Any chance of a second date? Here’s Exeter students’ WORST date stories

Maybe don’t do these things on a first date


Valentine’s Day is only a few days away. There is both love and resentment filling the air on campus, in town and in Fever room 2. Everyone’s trying to secure a partner, a situationship or even just a cheeky one-night stand. While Exeter students are known for their weak pulling game, this doesn’t stop them going on quite a few dates.  We all have to kiss a few frogs before we find our prince but, this doesn’t always happen immediately, especially if you’re in the University of Exeter…

So, in light of Valentine’s Day, we thought we would ask fellow Exeter students for their WORST date stories. Our friends and ourselves have all had to go through the dating trenches in Exeter and it’s pretty ugly. Lots of us have had to ghost, block or just awkwardly avoid them on campus as the date went that horrendously. If you’re feeling low about a recent date that didn’t go to plan, no need to fear. Because these are some of the worst date stories that we got from our Exeter students.
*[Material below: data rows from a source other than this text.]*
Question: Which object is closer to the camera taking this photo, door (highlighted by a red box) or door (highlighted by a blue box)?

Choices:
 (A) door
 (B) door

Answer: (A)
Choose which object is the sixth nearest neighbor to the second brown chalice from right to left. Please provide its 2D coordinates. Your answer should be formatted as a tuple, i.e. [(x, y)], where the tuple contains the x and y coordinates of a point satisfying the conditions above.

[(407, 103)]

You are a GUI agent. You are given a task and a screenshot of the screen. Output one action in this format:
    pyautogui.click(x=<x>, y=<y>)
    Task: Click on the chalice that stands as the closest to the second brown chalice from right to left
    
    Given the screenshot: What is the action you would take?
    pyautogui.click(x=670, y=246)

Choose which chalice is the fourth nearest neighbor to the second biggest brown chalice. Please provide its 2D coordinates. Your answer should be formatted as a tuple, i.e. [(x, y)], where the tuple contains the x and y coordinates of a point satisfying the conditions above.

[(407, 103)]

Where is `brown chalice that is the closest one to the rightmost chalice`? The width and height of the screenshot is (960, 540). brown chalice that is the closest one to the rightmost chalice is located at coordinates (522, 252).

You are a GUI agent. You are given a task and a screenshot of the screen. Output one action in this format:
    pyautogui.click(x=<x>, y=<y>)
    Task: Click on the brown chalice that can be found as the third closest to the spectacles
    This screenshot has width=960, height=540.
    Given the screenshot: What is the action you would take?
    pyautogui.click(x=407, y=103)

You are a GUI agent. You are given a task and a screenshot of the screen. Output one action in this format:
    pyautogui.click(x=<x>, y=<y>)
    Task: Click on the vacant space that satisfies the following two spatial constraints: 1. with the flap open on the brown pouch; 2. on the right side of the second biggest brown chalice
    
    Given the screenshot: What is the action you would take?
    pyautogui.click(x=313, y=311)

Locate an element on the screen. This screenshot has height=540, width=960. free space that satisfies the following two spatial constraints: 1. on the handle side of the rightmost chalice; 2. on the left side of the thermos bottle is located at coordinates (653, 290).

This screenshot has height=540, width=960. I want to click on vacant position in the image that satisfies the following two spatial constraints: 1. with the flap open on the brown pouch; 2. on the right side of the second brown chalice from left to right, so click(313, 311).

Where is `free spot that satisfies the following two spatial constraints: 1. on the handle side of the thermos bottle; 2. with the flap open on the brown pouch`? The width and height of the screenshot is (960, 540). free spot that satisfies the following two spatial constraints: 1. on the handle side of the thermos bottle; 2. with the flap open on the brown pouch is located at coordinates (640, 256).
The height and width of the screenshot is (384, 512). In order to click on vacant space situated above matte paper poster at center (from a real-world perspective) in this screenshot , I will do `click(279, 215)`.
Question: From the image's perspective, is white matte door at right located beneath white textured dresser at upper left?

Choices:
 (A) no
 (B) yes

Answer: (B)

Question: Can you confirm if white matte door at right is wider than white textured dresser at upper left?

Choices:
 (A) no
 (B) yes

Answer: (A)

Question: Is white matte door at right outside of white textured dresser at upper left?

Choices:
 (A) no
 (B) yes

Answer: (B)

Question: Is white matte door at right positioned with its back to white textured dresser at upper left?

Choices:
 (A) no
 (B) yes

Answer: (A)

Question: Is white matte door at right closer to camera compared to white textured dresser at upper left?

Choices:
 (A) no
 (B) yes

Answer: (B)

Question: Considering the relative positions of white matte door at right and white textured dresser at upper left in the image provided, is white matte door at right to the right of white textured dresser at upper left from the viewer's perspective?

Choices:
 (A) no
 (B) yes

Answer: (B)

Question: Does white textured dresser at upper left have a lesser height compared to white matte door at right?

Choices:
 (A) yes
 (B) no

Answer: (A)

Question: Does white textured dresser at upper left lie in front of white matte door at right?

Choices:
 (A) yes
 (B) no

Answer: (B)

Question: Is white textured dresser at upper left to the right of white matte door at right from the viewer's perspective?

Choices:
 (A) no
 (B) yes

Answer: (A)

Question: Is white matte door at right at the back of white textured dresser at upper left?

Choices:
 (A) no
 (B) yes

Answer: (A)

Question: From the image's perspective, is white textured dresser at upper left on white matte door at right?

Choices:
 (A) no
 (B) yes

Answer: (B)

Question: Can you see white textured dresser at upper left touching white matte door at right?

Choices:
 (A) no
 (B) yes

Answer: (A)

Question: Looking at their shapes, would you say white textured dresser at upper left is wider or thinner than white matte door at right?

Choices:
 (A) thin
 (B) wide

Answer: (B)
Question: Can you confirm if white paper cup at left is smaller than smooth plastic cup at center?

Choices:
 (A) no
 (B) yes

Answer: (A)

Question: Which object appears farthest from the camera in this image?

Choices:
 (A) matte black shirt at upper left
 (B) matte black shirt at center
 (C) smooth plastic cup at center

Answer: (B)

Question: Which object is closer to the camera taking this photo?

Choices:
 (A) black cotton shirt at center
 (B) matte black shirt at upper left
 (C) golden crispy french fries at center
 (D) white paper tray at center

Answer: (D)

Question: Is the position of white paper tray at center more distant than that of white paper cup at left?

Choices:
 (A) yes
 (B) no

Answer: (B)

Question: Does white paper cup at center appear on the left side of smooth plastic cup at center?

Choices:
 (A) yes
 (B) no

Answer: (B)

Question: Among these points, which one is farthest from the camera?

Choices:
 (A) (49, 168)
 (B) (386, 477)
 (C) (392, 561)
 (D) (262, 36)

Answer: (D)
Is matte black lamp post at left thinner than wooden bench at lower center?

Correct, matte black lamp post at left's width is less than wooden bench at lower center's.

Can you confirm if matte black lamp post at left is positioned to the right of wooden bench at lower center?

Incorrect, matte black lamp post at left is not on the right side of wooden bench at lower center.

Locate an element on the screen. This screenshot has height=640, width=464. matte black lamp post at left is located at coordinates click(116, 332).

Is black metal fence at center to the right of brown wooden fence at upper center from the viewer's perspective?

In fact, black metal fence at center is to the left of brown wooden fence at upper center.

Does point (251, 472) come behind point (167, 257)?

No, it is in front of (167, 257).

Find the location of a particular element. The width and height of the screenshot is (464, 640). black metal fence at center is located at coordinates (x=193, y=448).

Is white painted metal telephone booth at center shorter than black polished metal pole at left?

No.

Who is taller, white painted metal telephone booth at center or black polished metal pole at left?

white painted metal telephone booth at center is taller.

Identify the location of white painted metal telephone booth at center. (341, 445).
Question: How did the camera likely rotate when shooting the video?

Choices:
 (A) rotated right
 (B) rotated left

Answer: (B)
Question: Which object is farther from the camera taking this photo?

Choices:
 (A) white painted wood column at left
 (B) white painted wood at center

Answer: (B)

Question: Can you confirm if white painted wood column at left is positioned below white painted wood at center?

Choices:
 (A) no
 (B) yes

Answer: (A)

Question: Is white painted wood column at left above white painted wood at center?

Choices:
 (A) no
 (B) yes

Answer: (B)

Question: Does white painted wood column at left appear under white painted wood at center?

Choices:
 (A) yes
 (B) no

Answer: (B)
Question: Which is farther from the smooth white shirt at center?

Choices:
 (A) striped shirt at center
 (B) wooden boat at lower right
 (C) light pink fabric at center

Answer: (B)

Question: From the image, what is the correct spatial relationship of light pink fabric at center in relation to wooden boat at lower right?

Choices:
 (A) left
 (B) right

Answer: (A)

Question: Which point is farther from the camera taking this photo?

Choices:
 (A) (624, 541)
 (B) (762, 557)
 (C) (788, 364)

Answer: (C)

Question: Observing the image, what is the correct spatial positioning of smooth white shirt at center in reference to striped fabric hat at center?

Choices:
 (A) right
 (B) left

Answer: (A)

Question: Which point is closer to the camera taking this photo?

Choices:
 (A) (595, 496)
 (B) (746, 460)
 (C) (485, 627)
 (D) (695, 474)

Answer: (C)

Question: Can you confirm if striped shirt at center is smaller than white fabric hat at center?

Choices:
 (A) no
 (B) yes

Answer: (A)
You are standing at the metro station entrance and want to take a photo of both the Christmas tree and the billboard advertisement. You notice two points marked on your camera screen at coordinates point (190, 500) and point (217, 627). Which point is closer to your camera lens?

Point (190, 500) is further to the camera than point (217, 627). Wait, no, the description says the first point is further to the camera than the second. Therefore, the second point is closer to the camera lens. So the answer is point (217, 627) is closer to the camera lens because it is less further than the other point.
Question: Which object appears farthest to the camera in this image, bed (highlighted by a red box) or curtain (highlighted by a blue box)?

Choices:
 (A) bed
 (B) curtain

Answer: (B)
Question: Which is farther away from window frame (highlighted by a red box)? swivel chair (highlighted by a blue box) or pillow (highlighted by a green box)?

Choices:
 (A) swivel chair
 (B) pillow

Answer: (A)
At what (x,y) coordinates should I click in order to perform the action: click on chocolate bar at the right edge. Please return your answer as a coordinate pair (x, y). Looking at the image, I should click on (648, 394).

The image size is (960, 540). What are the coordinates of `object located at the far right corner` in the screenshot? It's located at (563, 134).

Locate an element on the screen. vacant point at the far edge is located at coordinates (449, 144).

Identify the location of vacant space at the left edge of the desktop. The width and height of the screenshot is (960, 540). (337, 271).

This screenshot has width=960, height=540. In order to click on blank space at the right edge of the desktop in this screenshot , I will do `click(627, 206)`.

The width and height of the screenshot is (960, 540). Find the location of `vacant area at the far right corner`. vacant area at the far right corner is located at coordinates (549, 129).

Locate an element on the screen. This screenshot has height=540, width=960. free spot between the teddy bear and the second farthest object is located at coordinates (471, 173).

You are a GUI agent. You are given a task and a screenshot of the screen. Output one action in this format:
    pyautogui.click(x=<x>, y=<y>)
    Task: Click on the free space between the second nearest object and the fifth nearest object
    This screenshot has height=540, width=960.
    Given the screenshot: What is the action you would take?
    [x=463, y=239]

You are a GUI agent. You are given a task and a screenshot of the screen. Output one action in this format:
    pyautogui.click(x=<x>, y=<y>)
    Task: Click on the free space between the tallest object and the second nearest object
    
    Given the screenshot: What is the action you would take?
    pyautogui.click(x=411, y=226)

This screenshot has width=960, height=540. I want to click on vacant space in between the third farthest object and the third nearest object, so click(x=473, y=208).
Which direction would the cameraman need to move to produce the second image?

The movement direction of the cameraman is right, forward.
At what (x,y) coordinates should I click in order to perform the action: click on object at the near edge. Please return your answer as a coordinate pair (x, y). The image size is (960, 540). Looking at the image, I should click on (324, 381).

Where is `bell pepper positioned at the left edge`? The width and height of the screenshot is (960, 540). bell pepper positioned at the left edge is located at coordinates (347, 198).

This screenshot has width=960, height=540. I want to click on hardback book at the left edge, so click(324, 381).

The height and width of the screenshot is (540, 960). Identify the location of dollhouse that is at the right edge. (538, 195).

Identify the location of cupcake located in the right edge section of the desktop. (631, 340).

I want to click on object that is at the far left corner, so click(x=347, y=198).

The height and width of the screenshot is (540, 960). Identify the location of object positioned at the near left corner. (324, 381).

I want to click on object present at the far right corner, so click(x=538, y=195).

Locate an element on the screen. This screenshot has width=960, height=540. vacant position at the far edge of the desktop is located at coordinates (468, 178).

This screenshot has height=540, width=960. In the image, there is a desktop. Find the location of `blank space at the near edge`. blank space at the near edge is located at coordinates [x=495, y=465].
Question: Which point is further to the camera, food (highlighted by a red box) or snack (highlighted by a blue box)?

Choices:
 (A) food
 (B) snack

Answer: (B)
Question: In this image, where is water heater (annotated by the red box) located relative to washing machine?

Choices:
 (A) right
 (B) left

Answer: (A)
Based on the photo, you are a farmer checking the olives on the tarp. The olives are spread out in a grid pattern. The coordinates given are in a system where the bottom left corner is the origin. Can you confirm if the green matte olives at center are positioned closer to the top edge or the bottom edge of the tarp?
Maybe take notes on what NOT to do on a first date.

“I threw up all over the bar”

This unlucky girl did not know her limits as “he wanted to get a shot, we did one and [she] threw up all over the bar” which got her “kicked out”. She tried to impress him, and I guess it came with bad consequences…My main question is, was there a second date?

“We split 1 drink in Spoons”

Firstly, this story has LAYERS. This hopeless romantic “travelled to Birmingham” and their date took them to “Spoons in the train station” just to “split 1 drink”…This would leave me absolutely fuming. To travel all that way just to have half a drink in the Spoons that’s not even in the city? You deserve better.

“My flatmates played basketball outside my door”

Living in uni halls is all good and fun until you invite someone over. Everyone gets a little bit too excited about your date and wants to ruin the romantic atmosphere. This student “had a film date” and their flatmates “played basketball outside the door”. I have many questions? At least in this situation, it was other people. A good date would understand that it isn’t you, it’s just your rowdy flatmates.

“He ran a red light with me in the car”

Alexa, play “I’m in Love with My Car” by Queen because this guy only “spoke to [her] about cars”. This student told us that her date drove her to Exmouth and proceeded to “run a red light” while keeping the whole conversation about cars. She said that he “made everything about cars and even asked if I had noticed his new alloy wheels”. We understand having hobbies and interests but, come on now, find a different topic. If your date can name every car driven in Formula 1 before knowing your last name, that’s definitely a red flag (or red light shall we say?)

“Walked three miles on a broken ankle”

This poor guy still showed up for his date despite having a “broken ankle after a rugby match”. He really pushed himself as they “walked three miles” and ended up with the girl ghosting him. Yikes. At least you have more time to rest and heal?

“He was almost as short as me”

Not to throw any shade to our short kings out there, but there is a serious case of “height-fishing” on these dating apps. This girl told us that she had “only spoken to him online” and when they finally met up, “he was almost as short as [her]” and she said she’s five foot. But she did confirm that she “loves [her] short kings but that was a bit too far”.

“Ended up sitting next to a one-night stand”

This is perhaps the most Exeter story of them all. It seems impossible to step outside without running into an failed talking stage, an op, friend’s ex or an ex-boyfriend. Maybe it’s called EXeter for a reason? This girl told us that on her “Hinge first date” she ended up “sitting next to a one-night stand”. Super awkward. Not to be delulu but is this a sign from the universe?